Evolution Of The Autoimmunity Concept

Paul Ehrlich was the first to coin the term autoimmunity [11] with regard to the harmful aspects of immunity, namely—the emergence of autoantibodies directed against the organism's own antigens. However, the expression used ('horror autotoxicus') has served to denote a mechanism avoiding autoimmunization, exemplified in goat models (producing alloantibodies but not autoantibodies).

The revolutionary ideas expressed by Ehrlich were subsequently abandoned for a century although anecdotal works confirming his notions were sporadically reported. The turning point, leading to the general acceptance of the autoimmunity concept was the experiments by Witebski & Rose (reviewed in Reference [12]) showing that rabbits immunized with rabbit thy-roglobulin developed thyroiditis following production of anti-thyroglobulin autoantibodies. These observations were supported by the models of autoimmune hemolytic anemia and thrombocytopenia in which anti-red blood cell antibodies were detected and had been shown to be associated with bouts of hemolysis and thrombocytopenia [13].

The discovery of the NZB mouse (a strain which develops spontaneous autoimmune disease) provided a new tool for the study of autoimmmunity, con firming the previous evolving notions regarding the ability of the immune system to attack its own inherent constituents.

Further progress towards better understanding of autoimmunity has been achieved by the realization that the ability to distinguish between self and non-self during fetal life is a prerequisite for normal function of the immune system.

The term tolerance was introduced to signify the lack of autoreactivity. These ideas were later extended by Burnet [14], assuming that autoimmunization results from the emergence of 'forbidden' clones (lymphocytes possessing receptors for autoantigens escaping 'normal' deletion by the thymus during fetal life). Although this idea was later neglected, it represents the basis for the modern approach regarding autoimmunity as failure of the immune system to recognize its intrinsic components as its own.

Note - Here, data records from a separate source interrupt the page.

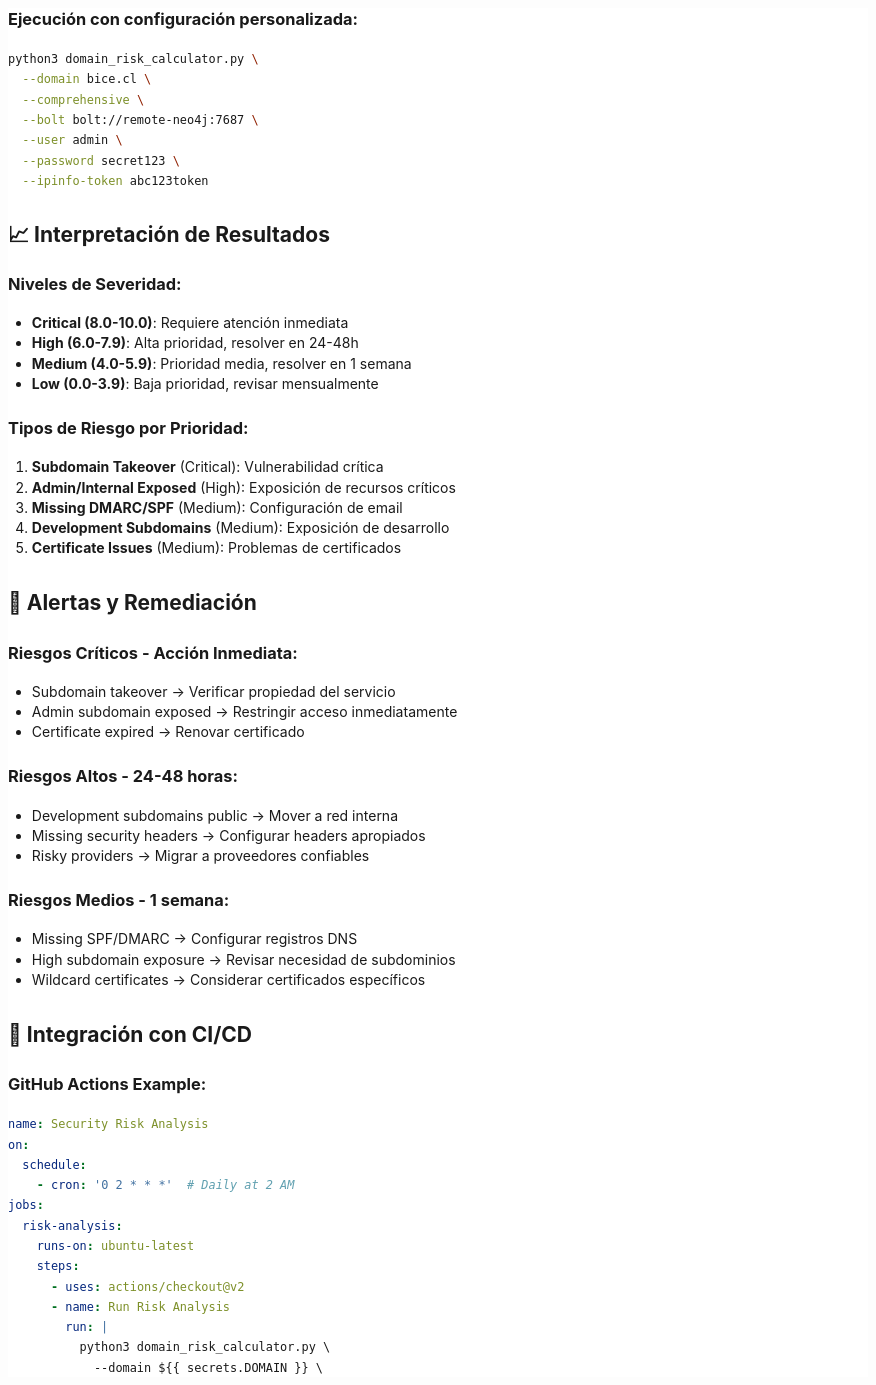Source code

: ### **Ejecución con configuración personalizada:**
```bash
python3 domain_risk_calculator.py \
  --domain bice.cl \
  --comprehensive \
  --bolt bolt://remote-neo4j:7687 \
  --user admin \
  --password secret123 \
  --ipinfo-token abc123token
```

## 📈 Interpretación de Resultados

### **Niveles de Severidad:**
- **Critical (8.0-10.0)**: Requiere atención inmediata
- **High (6.0-7.9)**: Alta prioridad, resolver en 24-48h
- **Medium (4.0-5.9)**: Prioridad media, resolver en 1 semana
- **Low (0.0-3.9)**: Baja prioridad, revisar mensualmente

### **Tipos de Riesgo por Prioridad:**
1. **Subdomain Takeover** (Critical): Vulnerabilidad crítica
2. **Admin/Internal Exposed** (High): Exposición de recursos críticos
3. **Missing DMARC/SPF** (Medium): Configuración de email
4. **Development Subdomains** (Medium): Exposición de desarrollo
5. **Certificate Issues** (Medium): Problemas de certificados

## 🚨 Alertas y Remediación

### **Riesgos Críticos - Acción Inmediata:**
- Subdomain takeover → Verificar propiedad del servicio
- Admin subdomain exposed → Restringir acceso inmediatamente
- Certificate expired → Renovar certificado

### **Riesgos Altos - 24-48 horas:**
- Development subdomains public → Mover a red interna
- Missing security headers → Configurar headers apropiados
- Risky providers → Migrar a proveedores confiables

### **Riesgos Medios - 1 semana:**
- Missing SPF/DMARC → Configurar registros DNS
- High subdomain exposure → Revisar necesidad de subdominios
- Wildcard certificates → Considerar certificados específicos

## 🔄 Integración con CI/CD

### **GitHub Actions Example:**
```yaml
name: Security Risk Analysis
on:
  schedule:
    - cron: '0 2 * * *'  # Daily at 2 AM
jobs:
  risk-analysis:
    runs-on: ubuntu-latest
    steps:
      - uses: actions/checkout@v2
      - name: Run Risk Analysis
        run: |
          python3 domain_risk_calculator.py \
            --domain ${{ secrets.DOMAIN }} \
```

Different methods of classification have been proposed for autoimmune diseases. An accepted method is based upon the organs afflicted (Table 3). Accordingly, diseases involving multiple organs include: SLE, rheumatoid arthritis, Sjogren's syndrome and scleroderma, whereas examples of organ-specific diseases encompass: Graves' disease, Hashimoto's thyroiditis, myasthenia gravis, polymyositis, pernicious anemia, Addison's disease, IDDM, primary billiary cirrhosis, autoimmune hemolytic anemia and pemphigus.